At the heart of the debate is a new federal rule that has made it easier for airline and railroad workers to unionize. Republicans have pressed to include a provision to overturn the rule in a long-term FAA funding measure, a move Democrats and organized labor say unfairly targets unions and has no place in an aviation funding bill.
Members of the Association of Flight Attendants-CWA have been distributing fliers at airports nationwide asking passengers to urge their members of Congress to pass an FAA reauthorization bill without the anti-union provision.
The flight attendants' parent union, the Communication Workers of America, also has launched a direct-mail and robocall campaign at about two dozen House Republicans, including Transportation and Infrastructure Committee Chairman John L. Mica of Florida, to press them to pass a "clean" FAA funding measure.
Last year, the National Mediation Board amended the Railway Labor Act of 1926 to allow recognition of a union chapter if a simple majority of workers who cast ballots approve organizing. The previous rule required a majority of the entire work force to favor unionizing, which meant that workers choosing not to vote effectively were counted as "no" votes.
Republicans and airlines say the new rule will lead to drawn-out labor disputes that could stifle commerce and cause passenger delays that ultimately could cost the industry money - with costs passed down to consumers.

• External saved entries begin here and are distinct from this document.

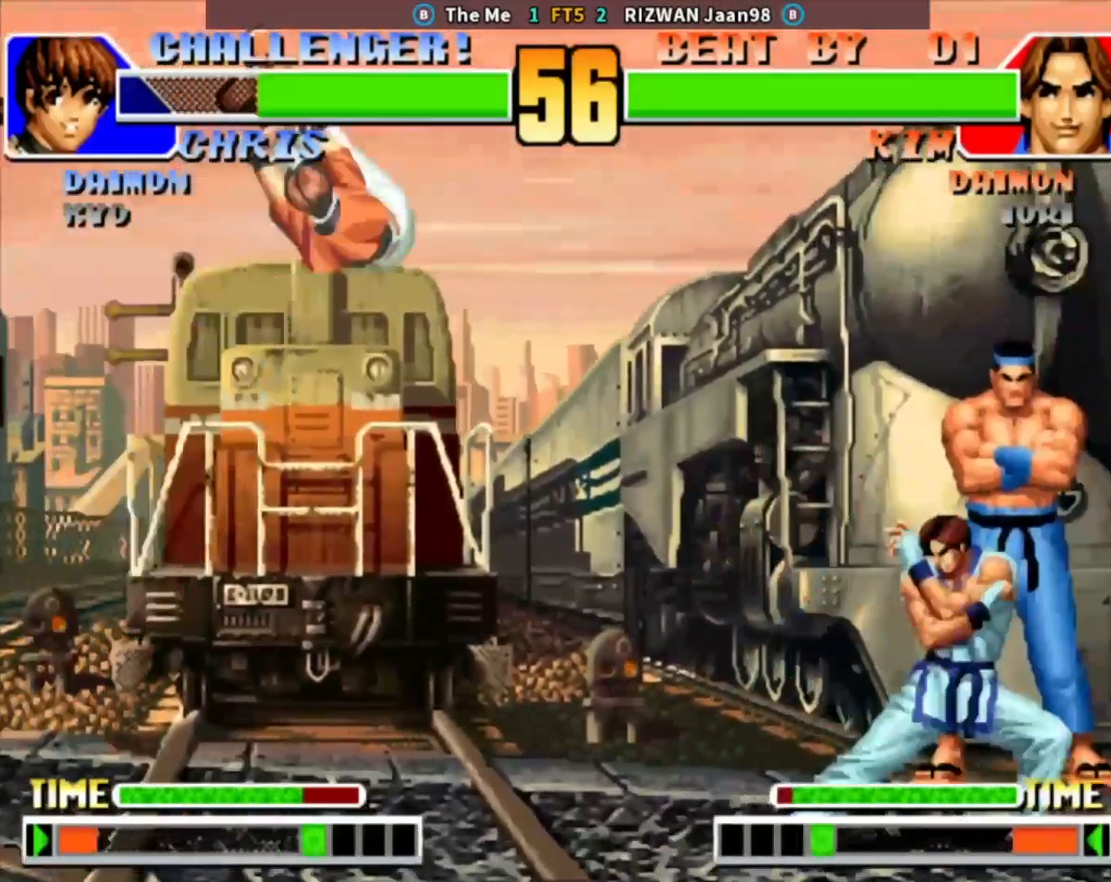
{"buttons": [], "left_stick": "center", "events": [[100, "left_stick", "right"], [167, "left_stick", "down"], [267, "CIRCLE", "down"], [267, "left_stick", "left"], [433, "CIRCLE", "up"], [467, "left_stick", "center"]]}
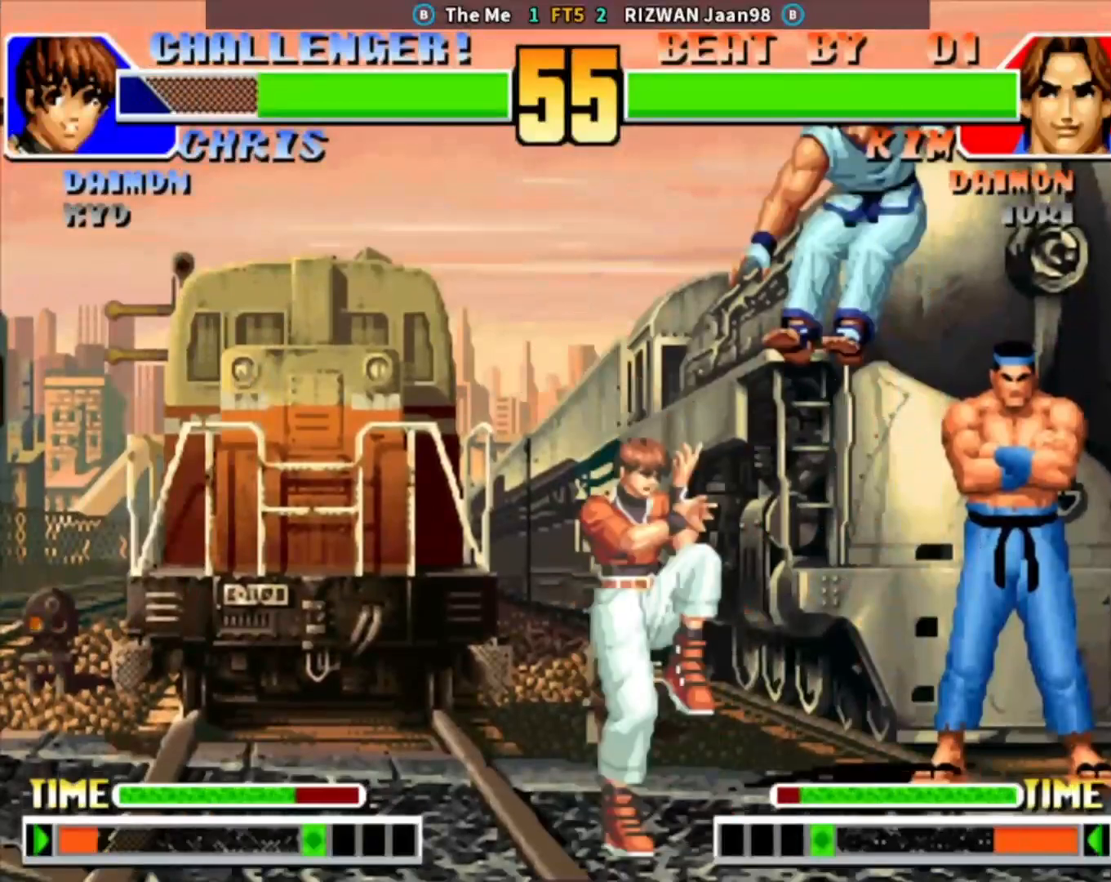
{"buttons": [], "left_stick": "left", "events": [[433, "left_stick", "left"]]}
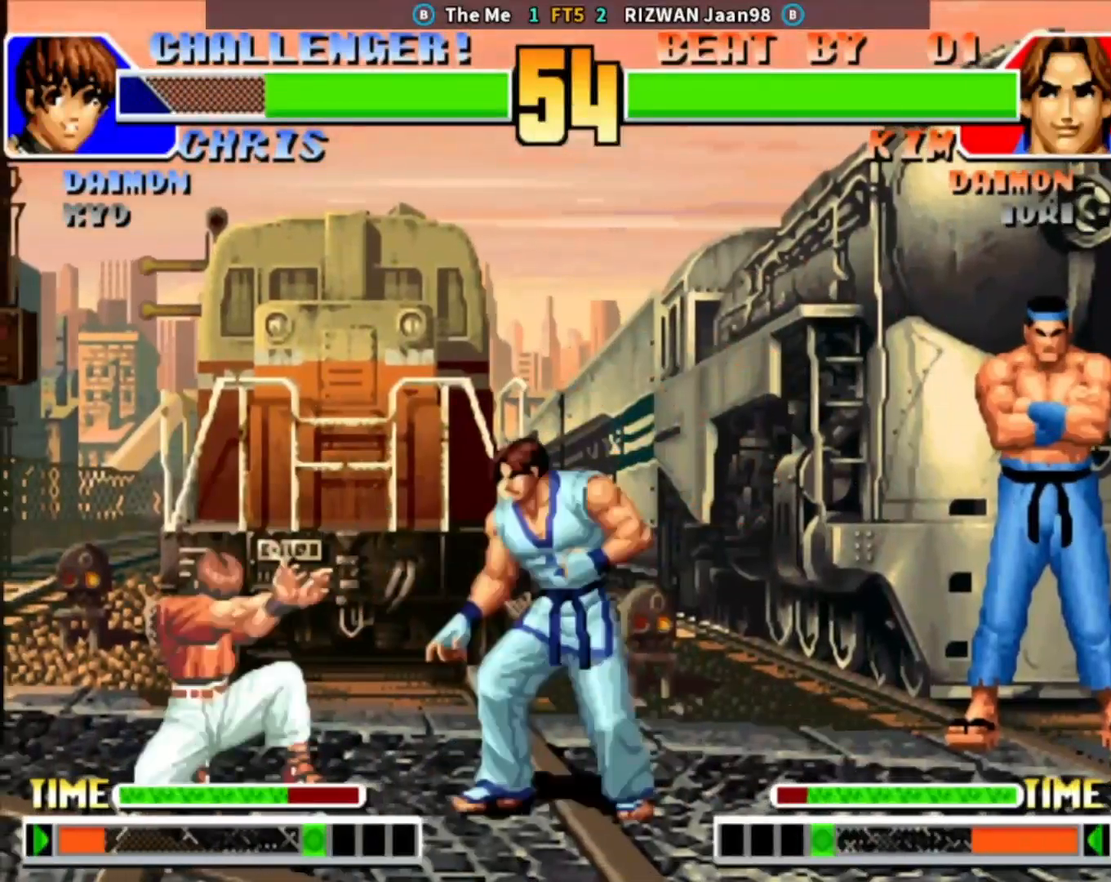
{"buttons": [], "left_stick": "down-right", "events": [[33, "CIRCLE", "down"], [133, "CIRCLE", "up"], [250, "left_stick", "center"], [467, "left_stick", "down-right"]]}
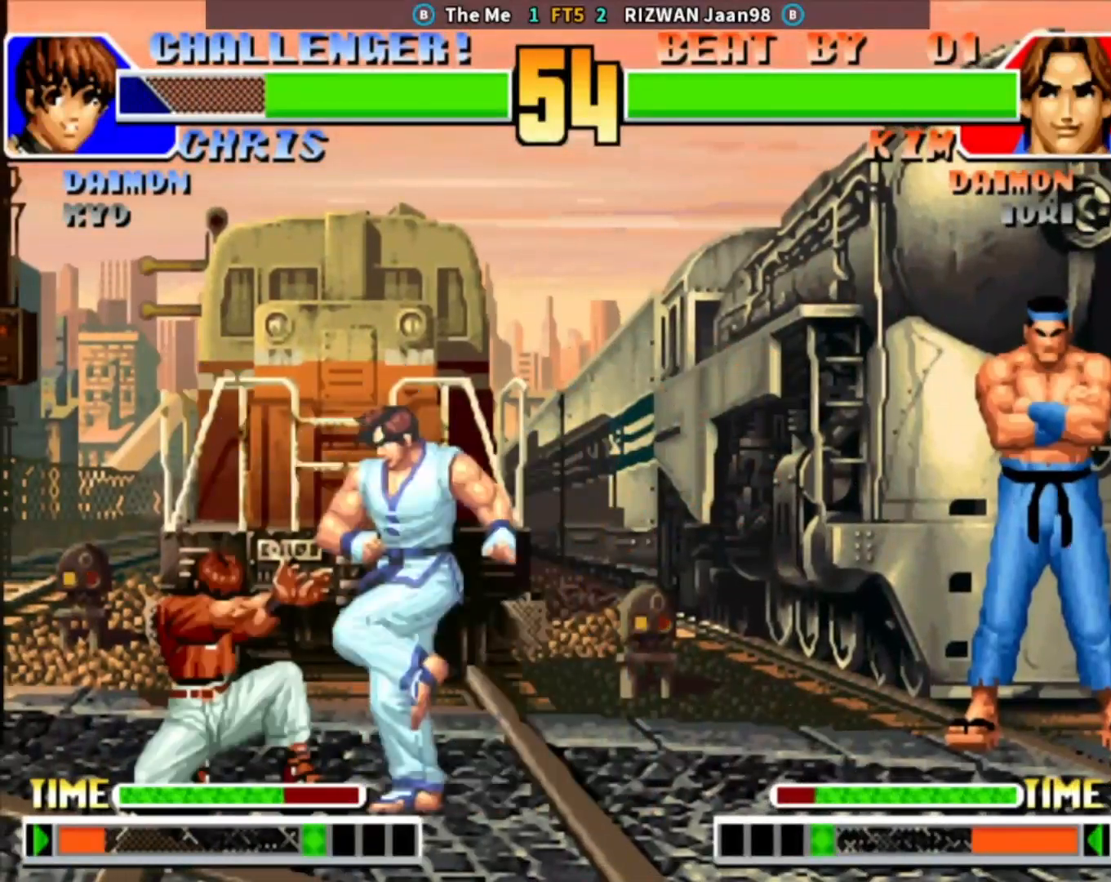
{"buttons": [], "left_stick": "center", "events": [[83, "CROSS", "down"], [200, "CROSS", "up"], [367, "left_stick", "center"], [383, "SQUARE", "down"], [500, "SQUARE", "up"]]}
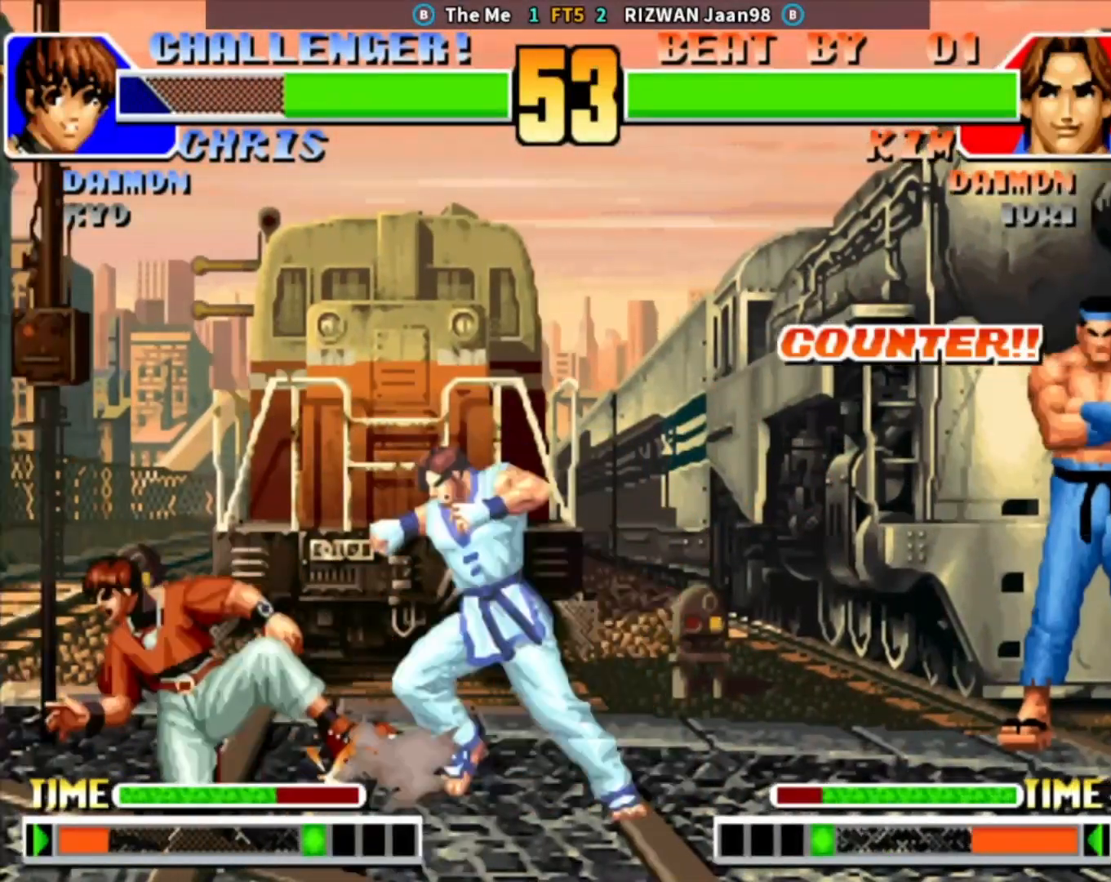
{"buttons": [], "left_stick": "left", "events": [[283, "left_stick", "left"], [400, "CIRCLE", "down"], [500, "CIRCLE", "up"]]}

Another sticking point is a federal program that subsidizes airlines to service certain rural airports. Republicans want to make cuts in the program at more than a dozen small airports, saying it's unfair to use taxpayer money to subsidize airline tickets at the airports when each is located within a couple hours' drive of a larger airport.
Subsidies per airline passenger run as high as $5,223 in Ely, Nev., the U.S. Transportation Department says.
Since 2007, Congress has passed 21 temporary funding extensions to keep the FAA running as disputes over spending, labor rules, safety issues and cross-country airline routes have held up a long-term deal.
Because Congress failed to pass a funding extension by a July 23 deadline, the FAA was forced to issue stop-work orders for more than 200 airport construction projects nationwide. The move affected at least 70,000 construction-related jobs, furloughed about 4,000 agency employees and prevented the FAA from collecting about $30 million a day in certain airline ticket fees.
Funding was shut off for almost two weeks until Senate Majority Leader Harry Reid, Nevada Democrat, agreed to accept a House GOP-crafted bill to fund the FAA through Sept. 16. Under terms of the deal, Transportation Secretary Ray LaHood was allowed to use his authority to waive provisions in the bill opposed by Democrats.
It's uncertain if Mr. Reid and Mr. LaHood would be willing to use such an unusual tactic to fund the FAA if another deal - whether temporary or long-term - isn't reached before Sept. 16.
President Obama last week pressed Congress to pass a "clean" long-term FAA funding bill and to address the issue of back pay for the workers who were laid off during this summer's partial FAA shutdown.